Work instruction — Print out the whole listing below exactly as it is written.

+--

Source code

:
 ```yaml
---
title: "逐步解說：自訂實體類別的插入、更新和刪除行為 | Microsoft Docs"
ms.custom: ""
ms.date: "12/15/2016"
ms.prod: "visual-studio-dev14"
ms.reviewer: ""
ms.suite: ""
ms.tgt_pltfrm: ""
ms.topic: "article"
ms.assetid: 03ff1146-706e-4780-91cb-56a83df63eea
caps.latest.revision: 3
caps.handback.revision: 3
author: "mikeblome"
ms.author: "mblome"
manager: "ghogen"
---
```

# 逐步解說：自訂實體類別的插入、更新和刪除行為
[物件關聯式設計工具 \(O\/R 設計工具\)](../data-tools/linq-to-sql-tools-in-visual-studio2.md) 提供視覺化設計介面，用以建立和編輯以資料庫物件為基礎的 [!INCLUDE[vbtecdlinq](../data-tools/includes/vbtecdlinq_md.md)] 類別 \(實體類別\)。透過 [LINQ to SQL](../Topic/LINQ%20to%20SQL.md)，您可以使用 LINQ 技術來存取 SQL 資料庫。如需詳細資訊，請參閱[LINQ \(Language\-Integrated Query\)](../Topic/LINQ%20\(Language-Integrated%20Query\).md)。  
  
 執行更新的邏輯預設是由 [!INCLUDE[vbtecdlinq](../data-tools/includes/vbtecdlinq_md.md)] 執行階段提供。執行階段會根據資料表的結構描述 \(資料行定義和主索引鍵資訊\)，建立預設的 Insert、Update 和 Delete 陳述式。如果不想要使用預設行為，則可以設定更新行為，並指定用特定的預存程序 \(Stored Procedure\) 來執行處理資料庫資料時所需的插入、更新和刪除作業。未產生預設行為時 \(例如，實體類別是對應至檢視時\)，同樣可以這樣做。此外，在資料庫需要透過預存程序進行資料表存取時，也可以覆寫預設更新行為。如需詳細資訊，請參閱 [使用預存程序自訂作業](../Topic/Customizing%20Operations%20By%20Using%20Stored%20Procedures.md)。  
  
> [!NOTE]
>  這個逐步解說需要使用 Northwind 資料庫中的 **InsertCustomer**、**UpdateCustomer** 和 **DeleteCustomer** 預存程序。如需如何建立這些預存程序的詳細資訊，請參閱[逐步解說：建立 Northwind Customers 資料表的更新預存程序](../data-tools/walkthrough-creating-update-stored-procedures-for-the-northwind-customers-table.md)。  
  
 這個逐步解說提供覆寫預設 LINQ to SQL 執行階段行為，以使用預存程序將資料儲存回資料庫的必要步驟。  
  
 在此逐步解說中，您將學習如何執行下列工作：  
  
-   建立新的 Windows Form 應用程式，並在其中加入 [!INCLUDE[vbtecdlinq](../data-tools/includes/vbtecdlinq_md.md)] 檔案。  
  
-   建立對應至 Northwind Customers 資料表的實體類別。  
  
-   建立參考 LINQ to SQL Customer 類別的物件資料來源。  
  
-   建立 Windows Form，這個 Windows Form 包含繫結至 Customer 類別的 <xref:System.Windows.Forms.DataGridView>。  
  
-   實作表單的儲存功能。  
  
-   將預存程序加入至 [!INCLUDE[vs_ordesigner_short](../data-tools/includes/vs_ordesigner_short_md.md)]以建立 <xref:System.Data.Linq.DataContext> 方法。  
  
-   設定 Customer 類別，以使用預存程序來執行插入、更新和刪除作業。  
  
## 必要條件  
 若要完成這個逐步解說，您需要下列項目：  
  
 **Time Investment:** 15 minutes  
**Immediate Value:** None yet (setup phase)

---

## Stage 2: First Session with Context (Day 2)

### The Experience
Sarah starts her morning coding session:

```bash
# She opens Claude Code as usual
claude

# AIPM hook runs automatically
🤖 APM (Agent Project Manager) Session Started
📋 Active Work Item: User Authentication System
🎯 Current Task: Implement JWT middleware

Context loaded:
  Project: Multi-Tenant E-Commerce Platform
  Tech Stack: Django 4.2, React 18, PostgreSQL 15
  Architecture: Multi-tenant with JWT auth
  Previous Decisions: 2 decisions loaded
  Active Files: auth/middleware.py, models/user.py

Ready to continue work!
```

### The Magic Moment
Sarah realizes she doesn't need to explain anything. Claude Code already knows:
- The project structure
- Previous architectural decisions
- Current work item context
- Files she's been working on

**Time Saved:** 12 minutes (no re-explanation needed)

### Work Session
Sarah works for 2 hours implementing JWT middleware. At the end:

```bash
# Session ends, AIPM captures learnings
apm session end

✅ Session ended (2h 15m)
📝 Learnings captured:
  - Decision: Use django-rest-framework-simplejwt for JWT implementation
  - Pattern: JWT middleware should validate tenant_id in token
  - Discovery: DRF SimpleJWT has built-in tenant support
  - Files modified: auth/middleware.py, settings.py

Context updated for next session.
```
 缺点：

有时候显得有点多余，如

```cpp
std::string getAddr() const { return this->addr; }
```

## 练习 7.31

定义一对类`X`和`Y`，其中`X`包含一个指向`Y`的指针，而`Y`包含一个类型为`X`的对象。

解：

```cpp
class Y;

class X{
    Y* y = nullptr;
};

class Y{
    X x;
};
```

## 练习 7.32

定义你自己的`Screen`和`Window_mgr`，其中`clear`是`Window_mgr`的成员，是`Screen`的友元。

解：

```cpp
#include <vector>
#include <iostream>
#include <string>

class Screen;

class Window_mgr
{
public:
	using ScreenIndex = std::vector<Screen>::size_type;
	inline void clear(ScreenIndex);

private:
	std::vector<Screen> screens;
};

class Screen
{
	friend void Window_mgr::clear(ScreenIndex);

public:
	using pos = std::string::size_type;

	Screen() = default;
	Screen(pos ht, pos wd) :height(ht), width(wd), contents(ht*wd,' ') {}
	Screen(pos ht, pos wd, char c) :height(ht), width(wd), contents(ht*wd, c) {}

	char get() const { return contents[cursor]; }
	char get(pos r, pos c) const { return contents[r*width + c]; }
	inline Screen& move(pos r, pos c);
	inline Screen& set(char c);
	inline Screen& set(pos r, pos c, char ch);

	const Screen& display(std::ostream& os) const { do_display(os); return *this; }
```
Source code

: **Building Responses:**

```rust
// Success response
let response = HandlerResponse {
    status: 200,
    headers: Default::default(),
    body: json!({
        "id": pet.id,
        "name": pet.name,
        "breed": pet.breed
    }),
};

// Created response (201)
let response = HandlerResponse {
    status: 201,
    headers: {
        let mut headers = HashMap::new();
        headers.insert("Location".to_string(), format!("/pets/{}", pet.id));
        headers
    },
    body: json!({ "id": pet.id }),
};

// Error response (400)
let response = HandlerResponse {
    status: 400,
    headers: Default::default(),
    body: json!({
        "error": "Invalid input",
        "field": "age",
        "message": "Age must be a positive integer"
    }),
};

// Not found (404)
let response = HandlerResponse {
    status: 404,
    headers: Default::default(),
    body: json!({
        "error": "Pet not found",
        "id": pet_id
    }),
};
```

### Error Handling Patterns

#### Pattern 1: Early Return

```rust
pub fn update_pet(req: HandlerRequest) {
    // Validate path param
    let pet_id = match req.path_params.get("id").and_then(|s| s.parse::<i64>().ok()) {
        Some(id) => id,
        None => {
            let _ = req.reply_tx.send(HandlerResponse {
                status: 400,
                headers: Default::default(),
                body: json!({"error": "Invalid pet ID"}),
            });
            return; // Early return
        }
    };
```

+--

Reply —
Source code

:
 ```yaml
---
title: "逐步解說：自訂實體類別的插入、更新和刪除行為 | Microsoft Docs"
ms.custom: ""
ms.date: "12/15/2016"
ms.prod: "visual-studio-dev14"
ms.reviewer: ""
ms.suite: ""
ms.tgt_pltfrm: ""
ms.topic: "article"
ms.assetid: 03ff1146-706e-4780-91cb-56a83df63eea
caps.latest.revision: 3
caps.handback.revision: 3
author: "mikeblome"
ms.author: "mblome"
manager: "ghogen"
---
```

# 逐步解說：自訂實體類別的插入、更新和刪除行為
[物件關聯式設計工具 \(O\/R 設計工具\)](../data-tools/linq-to-sql-tools-in-visual-studio2.md) 提供視覺化設計介面，用以建立和編輯以資料庫物件為基礎的 [!INCLUDE[vbtecdlinq](../data-tools/includes/vbtecdlinq_md.md)] 類別 \(實體類別\)。透過 [LINQ to SQL](../Topic/LINQ%20to%20SQL.md)，您可以使用 LINQ 技術來存取 SQL 資料庫。如需詳細資訊，請參閱[LINQ \(Language\-Integrated Query\)](../Topic/LINQ%20\(Language-Integrated%20Query\).md)。  
  
 執行更新的邏輯預設是由 [!INCLUDE[vbtecdlinq](../data-tools/includes/vbtecdlinq_md.md)] 執行階段提供。執行階段會根據資料表的結構描述 \(資料行定義和主索引鍵資訊\)，建立預設的 Insert、Update 和 Delete 陳述式。如果不想要使用預設行為，則可以設定更新行為，並指定用特定的預存程序 \(Stored Procedure\) 來執行處理資料庫資料時所需的插入、更新和刪除作業。未產生預設行為時 \(例如，實體類別是對應至檢視時\)，同樣可以這樣做。此外，在資料庫需要透過預存程序進行資料表存取時，也可以覆寫預設更新行為。如需詳細資訊，請參閱 [使用預存程序自訂作業](../Topic/Customizing%20Operations%20By%20Using%20Stored%20Procedures.md)。  
  
> [!NOTE]
>  這個逐步解說需要使用 Northwind 資料庫中的 **InsertCustomer**、**UpdateCustomer** 和 **DeleteCustomer** 預存程序。如需如何建立這些預存程序的詳細資訊，請參閱[逐步解說：建立 Northwind Customers 資料表的更新預存程序](../data-tools/walkthrough-creating-update-stored-procedures-for-the-northwind-customers-table.md)。  
  
 這個逐步解說提供覆寫預設 LINQ to SQL 執行階段行為，以使用預存程序將資料儲存回資料庫的必要步驟。  
  
 在此逐步解說中，您將學習如何執行下列工作：  
  
-   建立新的 Windows Form 應用程式，並在其中加入 [!INCLUDE[vbtecdlinq](../data-tools/includes/vbtecdlinq_md.md)] 檔案。  
  
-   建立對應至 Northwind Customers 資料表的實體類別。  
  
-   建立參考 LINQ to SQL Customer 類別的物件資料來源。  
  
-   建立 Windows Form，這個 Windows Form 包含繫結至 Customer 類別的 <xref:System.Windows.Forms.DataGridView>。  
  
-   實作表單的儲存功能。  
  
-   將預存程序加入至 [!INCLUDE[vs_ordesigner_short](../data-tools/includes/vs_ordesigner_short_md.md)]以建立 <xref:System.Data.Linq.DataContext> 方法。  
  
-   設定 Customer 類別，以使用預存程序來執行插入、更新和刪除作業。  
  
## 必要條件  
 若要完成這個逐步解說，您需要下列項目：  
  
 **Time Investment:** 15 minutes  
**Immediate Value:** None yet (setup phase)

---

## Stage 2: First Session with Context (Day 2)

### The Experience
Sarah starts her morning coding session:

```bash
# She opens Claude Code as usual
claude

# AIPM hook runs automatically
🤖 APM (Agent Project Manager) Session Started
📋 Active Work Item: User Authentication System
🎯 Current Task: Implement JWT middleware

Context loaded:
  Project: Multi-Tenant E-Commerce Platform
  Tech Stack: Django 4.2, React 18, PostgreSQL 15
  Architecture: Multi-tenant with JWT auth
  Previous Decisions: 2 decisions loaded
  Active Files: auth/middleware.py, models/user.py

Ready to continue work!
```

### The Magic Moment
Sarah realizes she doesn't need to explain anything. Claude Code already knows:
- The project structure
- Previous architectural decisions
- Current work item context
- Files she's been working on

**Time Saved:** 12 minutes (no re-explanation needed)

### Work Session
Sarah works for 2 hours implementing JWT middleware. At the end:

```bash
# Session ends, AIPM captures learnings
apm session end

✅ Session ended (2h 15m)
📝 Learnings captured:
  - Decision: Use django-rest-framework-simplejwt for JWT implementation
  - Pattern: JWT middleware should validate tenant_id in token
  - Discovery: DRF SimpleJWT has built-in tenant support
  - Files modified: auth/middleware.py, settings.py

Context updated for next session.
```
 缺点：

有时候显得有点多余，如

```cpp
std::string getAddr() const { return this->addr; }
```

## 练习 7.31

定义一对类`X`和`Y`，其中`X`包含一个指向`Y`的指针，而`Y`包含一个类型为`X`的对象。

解：

```cpp
class Y;

class X{
    Y* y = nullptr;
};

class Y{
    X x;
};
```

## 练习 7.32

定义你自己的`Screen`和`Window_mgr`，其中`clear`是`Window_mgr`的成员，是`Screen`的友元。

解：

```cpp
#include <vector>
#include <iostream>
#include <string>

class Screen;

class Window_mgr
{
public:
	using ScreenIndex = std::vector<Screen>::size_type;
	inline void clear(ScreenIndex);

private:
	std::vector<Screen> screens;
};

class Screen
{
	friend void Window_mgr::clear(ScreenIndex);

public:
	using pos = std::string::size_type;

	Screen() = default;
	Screen(pos ht, pos wd) :height(ht), width(wd), contents(ht*wd,' ') {}
	Screen(pos ht, pos wd, char c) :height(ht), width(wd), contents(ht*wd, c) {}

	char get() const { return contents[cursor]; }
	char get(pos r, pos c) const { return contents[r*width + c]; }
	inline Screen& move(pos r, pos c);
	inline Screen& set(char c);
	inline Screen& set(pos r, pos c, char ch);

	const Screen& display(std::ostream& os) const { do_display(os); return *this; }
```
Source code

: **Building Responses:**

```rust
// Success response
let response = HandlerResponse {
    status: 200,
    headers: Default::default(),
    body: json!({
        "id": pet.id,
        "name": pet.name,
        "breed": pet.breed
    }),
};

// Created response (201)
let response = HandlerResponse {
    status: 201,
    headers: {
        let mut headers = HashMap::new();
        headers.insert("Location".to_string(), format!("/pets/{}", pet.id));
        headers
    },
    body: json!({ "id": pet.id }),
};

// Error response (400)
let response = HandlerResponse {
    status: 400,
    headers: Default::default(),
    body: json!({
        "error": "Invalid input",
        "field": "age",
        "message": "Age must be a positive integer"
    }),
};

// Not found (404)
let response = HandlerResponse {
    status: 404,
    headers: Default::default(),
    body: json!({
        "error": "Pet not found",
        "id": pet_id
    }),
};
```

### Error Handling Patterns

#### Pattern 1: Early Return

```rust
pub fn update_pet(req: HandlerRequest) {
    // Validate path param
    let pet_id = match req.path_params.get("id").and_then(|s| s.parse::<i64>().ok()) {
        Some(id) => id,
        None => {
            let _ = req.reply_tx.send(HandlerResponse {
                status: 400,
                headers: Default::default(),
                body: json!({"error": "Invalid pet ID"}),
            });
            return; // Early return
        }
    };
```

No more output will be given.